Some things bear repeating like this line from a November post on tbhis blog:
“Validity is the “cardinal virtue in assessment” noted Bob and two other former colleagues Linda Steinberg, & Russell Almond, in 2003. ” There are some disagreements about validity among psychometricians; some think that the test should be tested for validity, not just its score. Harvey Goldstein articulates the protest well at this link:
“After all, if we make claims to be able to measure some very subtle mental processes, why do we seem to have given up on measuring the validity of those same instruments? In fact, it has not always been so. Historically, there have been attempts to produce ‘validity coefficients’ for tests, based upon association measures such as correlations with other tests or judgements
made concurrently or in the future of an individual’s life. I will refer to these as
‘associational validity’ and they include ‘concurrent validity’, ‘predictive validity’,
etc. The striking thing about the current consensus definition is that psychometrics
appears to have given up on attempts to provide quantitative measures of validity.”
That argument about whether validity is a measure of a score or a test or both is for others much more expert than I am, but the idea of tests that appear in their design to lack validity is of great interest.

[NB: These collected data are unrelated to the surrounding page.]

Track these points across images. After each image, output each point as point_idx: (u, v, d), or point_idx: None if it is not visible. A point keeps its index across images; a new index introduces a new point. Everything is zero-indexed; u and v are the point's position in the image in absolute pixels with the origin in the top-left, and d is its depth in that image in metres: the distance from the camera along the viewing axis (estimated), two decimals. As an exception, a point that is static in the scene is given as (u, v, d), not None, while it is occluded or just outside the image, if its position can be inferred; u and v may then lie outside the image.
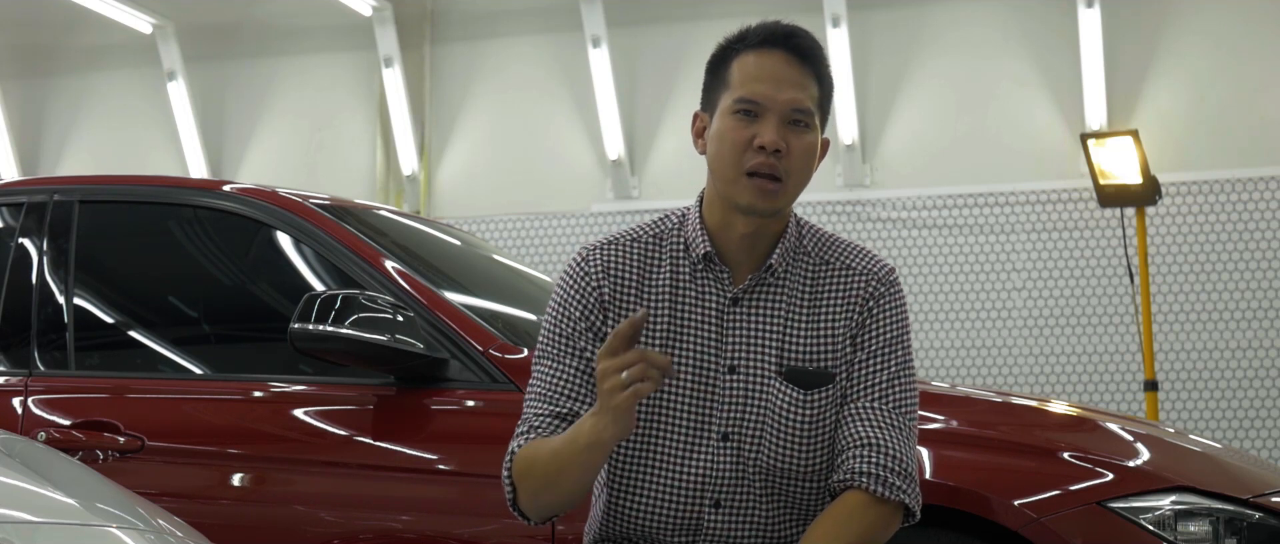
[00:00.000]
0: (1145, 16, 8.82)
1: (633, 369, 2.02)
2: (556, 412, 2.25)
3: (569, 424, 2.23)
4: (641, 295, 2.30)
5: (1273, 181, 8.57)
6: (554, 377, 2.28)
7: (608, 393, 2.04)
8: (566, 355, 2.28)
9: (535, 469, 2.19)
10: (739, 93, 2.24)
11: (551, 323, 2.32)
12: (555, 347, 2.30)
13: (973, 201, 8.97)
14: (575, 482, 2.17)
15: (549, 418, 2.25)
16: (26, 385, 3.37)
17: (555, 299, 2.33)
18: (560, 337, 2.30)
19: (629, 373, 2.02)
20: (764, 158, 2.21)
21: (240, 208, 3.49)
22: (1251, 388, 8.50)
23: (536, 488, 2.20)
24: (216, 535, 2.30)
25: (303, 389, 3.27)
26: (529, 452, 2.21)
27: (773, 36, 2.27)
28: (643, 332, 2.27)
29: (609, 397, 2.04)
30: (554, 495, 2.20)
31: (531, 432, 2.25)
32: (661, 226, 2.35)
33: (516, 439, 2.26)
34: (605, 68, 9.36)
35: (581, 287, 2.31)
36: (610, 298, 2.29)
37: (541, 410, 2.26)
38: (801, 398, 2.26)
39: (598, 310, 2.29)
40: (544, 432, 2.23)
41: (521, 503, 2.25)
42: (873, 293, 2.31)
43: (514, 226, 9.75)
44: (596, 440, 2.09)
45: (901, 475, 2.21)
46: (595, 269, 2.31)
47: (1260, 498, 2.87)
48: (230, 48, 10.47)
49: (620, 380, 2.02)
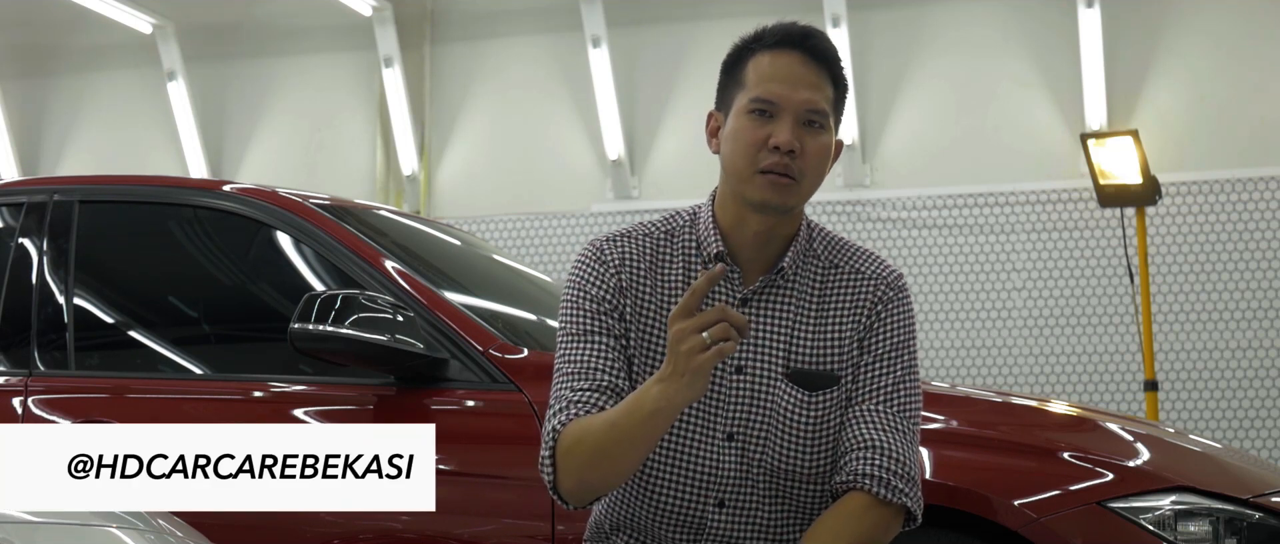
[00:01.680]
0: (1145, 16, 8.82)
1: (715, 328, 1.99)
2: (595, 384, 2.21)
3: (608, 396, 2.20)
4: (654, 288, 2.29)
5: (1273, 181, 8.57)
6: (586, 353, 2.24)
7: (686, 355, 2.00)
8: (597, 334, 2.25)
9: (585, 443, 2.14)
10: (754, 92, 2.24)
11: (574, 306, 2.29)
12: (583, 325, 2.27)
13: (973, 201, 8.97)
14: (633, 453, 2.12)
15: (589, 391, 2.21)
16: (26, 385, 3.37)
17: (574, 285, 2.31)
18: (587, 316, 2.27)
19: (711, 332, 1.99)
20: (778, 157, 2.21)
21: (240, 208, 3.49)
22: (1251, 388, 8.50)
23: (585, 463, 2.14)
24: (216, 535, 2.30)
25: (303, 389, 3.27)
26: (578, 427, 2.16)
27: (789, 37, 2.26)
28: (655, 326, 2.27)
29: (688, 358, 2.00)
30: (605, 470, 2.15)
31: (572, 407, 2.20)
32: (672, 224, 2.35)
33: (556, 417, 2.20)
34: (605, 68, 9.36)
35: (600, 271, 2.29)
36: (627, 285, 2.29)
37: (578, 386, 2.22)
38: (806, 399, 2.26)
39: (618, 294, 2.28)
40: (586, 407, 2.19)
41: (563, 484, 2.18)
42: (881, 297, 2.31)
43: (514, 226, 9.75)
44: (666, 406, 2.05)
45: (904, 478, 2.22)
46: (612, 257, 2.30)
47: (1260, 498, 2.87)
48: (230, 48, 10.47)
49: (702, 340, 1.99)
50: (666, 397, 2.04)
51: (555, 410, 2.22)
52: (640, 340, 2.27)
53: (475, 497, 3.01)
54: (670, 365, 2.03)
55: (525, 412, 3.01)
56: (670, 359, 2.03)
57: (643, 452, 2.12)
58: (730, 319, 2.00)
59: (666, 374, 2.04)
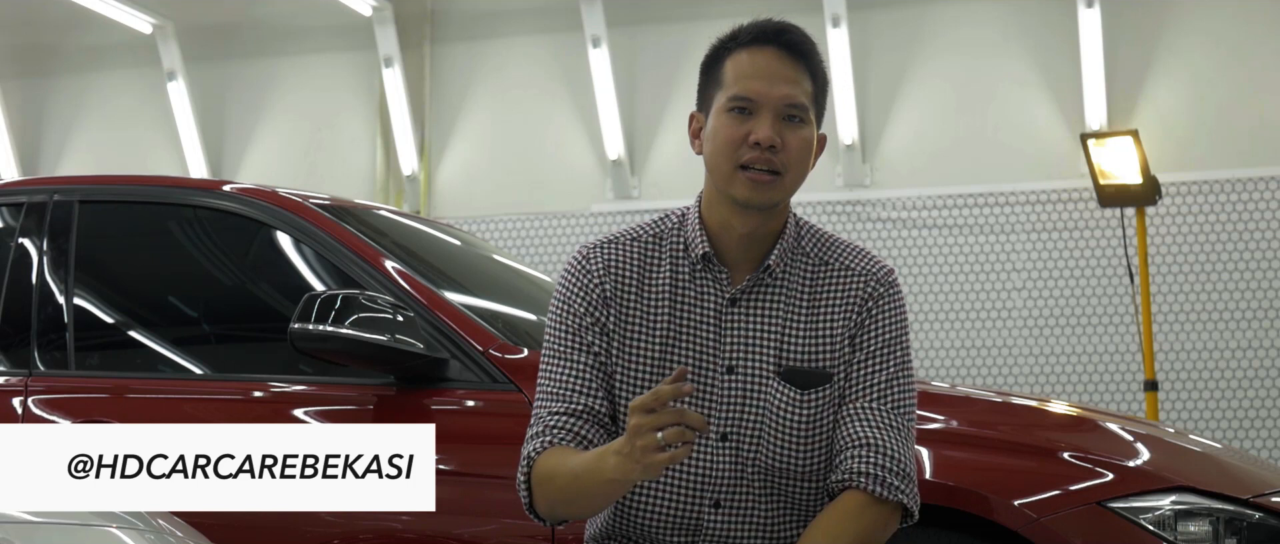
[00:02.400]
0: (1145, 16, 8.82)
1: (669, 431, 1.98)
2: (570, 409, 2.25)
3: (583, 421, 2.24)
4: (642, 294, 2.30)
5: (1273, 181, 8.57)
6: (564, 374, 2.28)
7: (640, 449, 2.00)
8: (575, 351, 2.28)
9: (555, 483, 2.19)
10: (733, 90, 2.24)
11: (557, 321, 2.32)
12: (562, 344, 2.30)
13: (973, 201, 8.97)
14: (594, 506, 2.21)
15: (563, 416, 2.25)
16: (26, 385, 3.37)
17: (558, 298, 2.33)
18: (567, 333, 2.30)
19: (666, 435, 1.98)
20: (759, 153, 2.21)
21: (240, 208, 3.49)
22: (1251, 388, 8.50)
23: (554, 500, 2.21)
24: (216, 535, 2.30)
25: (303, 389, 3.27)
26: (549, 465, 2.21)
27: (764, 34, 2.27)
28: (639, 331, 2.28)
29: (643, 453, 2.00)
30: (572, 510, 2.23)
31: (547, 433, 2.24)
32: (661, 227, 2.36)
33: (531, 443, 2.25)
34: (605, 68, 9.36)
35: (583, 283, 2.31)
36: (612, 294, 2.30)
37: (555, 408, 2.26)
38: (799, 398, 2.26)
39: (601, 306, 2.29)
40: (560, 433, 2.23)
41: (538, 507, 2.25)
42: (872, 293, 2.31)
43: (514, 226, 9.75)
44: (622, 479, 2.07)
45: (900, 476, 2.22)
46: (596, 266, 2.31)
47: (1260, 498, 2.87)
48: (230, 48, 10.47)
49: (655, 440, 1.99)
50: (622, 472, 2.05)
51: (531, 434, 2.27)
52: (624, 348, 2.29)
53: (475, 497, 3.01)
54: (627, 447, 2.02)
55: (525, 412, 2.98)
56: (628, 442, 2.02)
57: (604, 504, 2.21)
58: (687, 422, 1.99)
59: (624, 451, 2.03)
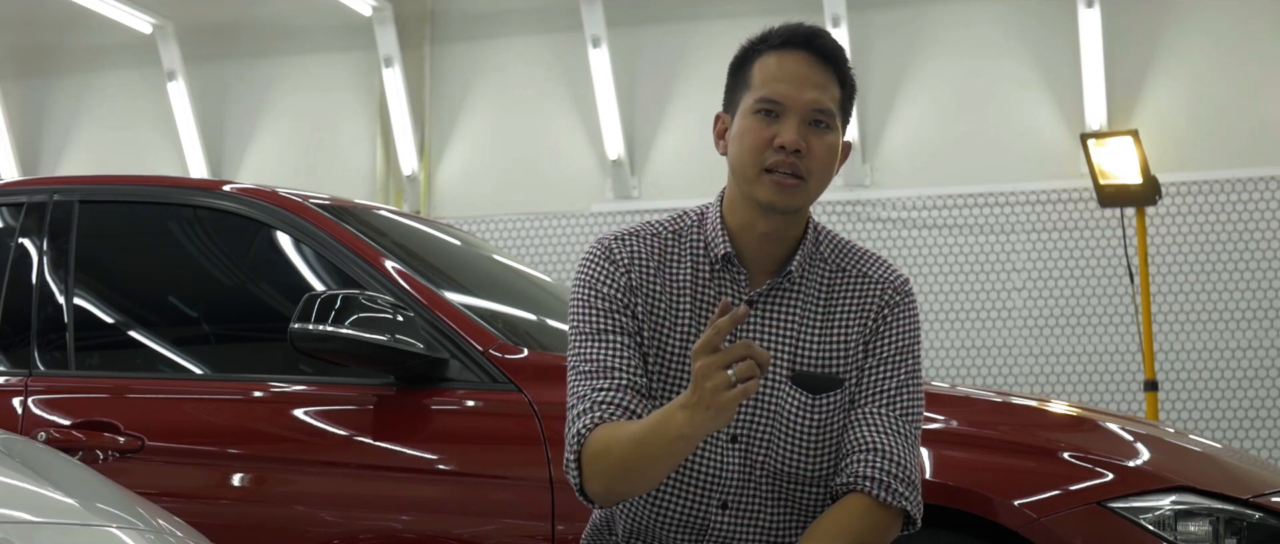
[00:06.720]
0: (1145, 16, 8.82)
1: (741, 365, 1.96)
2: (615, 383, 2.20)
3: (630, 395, 2.20)
4: (664, 289, 2.29)
5: (1273, 181, 8.57)
6: (602, 353, 2.23)
7: (711, 391, 1.97)
8: (610, 332, 2.24)
9: (612, 453, 2.13)
10: (760, 93, 2.23)
11: (586, 304, 2.27)
12: (596, 324, 2.25)
13: (973, 201, 8.97)
14: (659, 470, 2.12)
15: (609, 391, 2.19)
16: (26, 385, 3.37)
17: (583, 284, 2.29)
18: (599, 314, 2.26)
19: (737, 370, 1.96)
20: (784, 157, 2.20)
21: (240, 208, 3.48)
22: (1251, 388, 8.50)
23: (612, 474, 2.14)
24: (216, 535, 2.30)
25: (303, 389, 3.27)
26: (602, 439, 2.15)
27: (794, 37, 2.26)
28: (664, 327, 2.27)
29: (713, 394, 1.97)
30: (633, 482, 2.15)
31: (596, 408, 2.18)
32: (679, 224, 2.34)
33: (581, 419, 2.19)
34: (605, 68, 9.36)
35: (610, 270, 2.28)
36: (637, 283, 2.28)
37: (599, 385, 2.20)
38: (810, 402, 2.26)
39: (629, 292, 2.27)
40: (609, 408, 2.18)
41: (590, 487, 2.18)
42: (887, 301, 2.31)
43: (514, 226, 9.75)
44: (692, 433, 2.03)
45: (904, 482, 2.22)
46: (621, 256, 2.29)
47: (1260, 498, 2.87)
48: (230, 48, 10.47)
49: (726, 377, 1.96)
50: (692, 425, 2.01)
51: (579, 412, 2.20)
52: (650, 342, 2.27)
53: (475, 497, 3.01)
54: (695, 396, 1.99)
55: (525, 412, 3.01)
56: (695, 391, 1.99)
57: (668, 469, 2.13)
58: (754, 356, 1.97)
59: (691, 403, 2.00)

If you Google “the worst educational tests”, this link from USAToday pops up of a 2018 article about the disparity in test performance by state. Massachusetts is first and that interested me because they spend a great deal of time and money (redundant, I know: time is $$$) on the design of their own statewide tests. The article notes appropriately that ” Parent education levels, for example, which are among the best predictors of student success, are among the highest in Massachusetts.” However, Massachusetts beats out three other states with greater parent education levels. I wonder if the superiority of their assessment design plays a role. California ranking 35th might argue against that idea as they obsess about test design in Sacramento. But Massachusetts engages independent assessments of their Comprehensive Assessment System or MCAS. Those reports at this link here suggest such attention might make a difference.
Such studies contrast with Jake Jacobs’ impassioned argument here that many of the standardized tests used in K-12 lack validity. He writes that “created by corporations like Pearson, Questar, or American Institutes for Research (AIR), the tests and the scoring are built upon incomprehensible formulas, broad presumptions, and subjective, developmentally inappropriate benchmarks which prominent statistical organizations repeatedly urged should not be used in high-stakes decisions.” Is Jacobs right? Do those test scores lack validity? My experience tells me four things:
- Such tests and their scores have a high measure of validity, but they are not perfect by any means
- They are likely much better designed on average than the tests given by the classroom teachers
- They ARE misused flagrantly when states and cities employ the scores to rate teachers (Here Jacobs and I agree.)
- The benchmarks came from other educators and not out of some mysterious source
But validity is a measurement and like all measurements subject to error and like all educational measurements subject to greater error than physical measurements. My bathroom scale may be off by a few ounces but its validity is stronger than most essay sections of high school exams.
And that’s not a specific knock on those exams. Michael Kane as summarized in this article by Stuart Shaw and Victoria Crisp provided a dandy dissection of all that must go into considering the validity of a test and its scores: “Kane (2006) perceives the validation process as the assembly of an
extensive argument (or justification) for the claims that are made about
an assessment. According to Kane, “to validate a proposed interpretation
or use of test scores is to evaluate the rationale for this interpretation or
use. The evidence needed for validation necessarily depends on the claims
being made. Therefore, validation requires a clear statement of the
proposed interpretations and uses” …
Kane proposed that any validation activity should necessarily entail
both an interpretive argument (in which a network of inferences and
assumptions which lead from scores to decisions is explicated) and a
validity argument (in which adequate support for each of the inferences
and assumptions in the interpretive argument is provided and plausible
alternative interpretations are considered).”
My bathroom scale (which regularly disappoints me with its arrogant accuracy) is not anywhere near that complicated. As Stuart Shaw and Victoria Crisp conclude in the above article: “Messick (1989) argued that “validity is an evolving property and validation is a continuing process” (p.13). The contemporary
conceptualisation of validity cannot be considered definitive, but as the
current most accepted notion. This, and particularly the role of
consequences as part of validity, is likely to continue to evolve over time.”
My bathroom scale is not evolving.
Validity is a measurement. Measurement in education is imprecise. But knowing the relative validity of a test score is critical because that information allows us to try to make a better measurement and to avoid incorrect inferences. Robert Axelrod once wrote citing Howard Raiffa that “A way to measure the value of any piece of information is to calculate how much better you could do with the information than without it.” We should want more information about the validity of our tests at every level of our education system.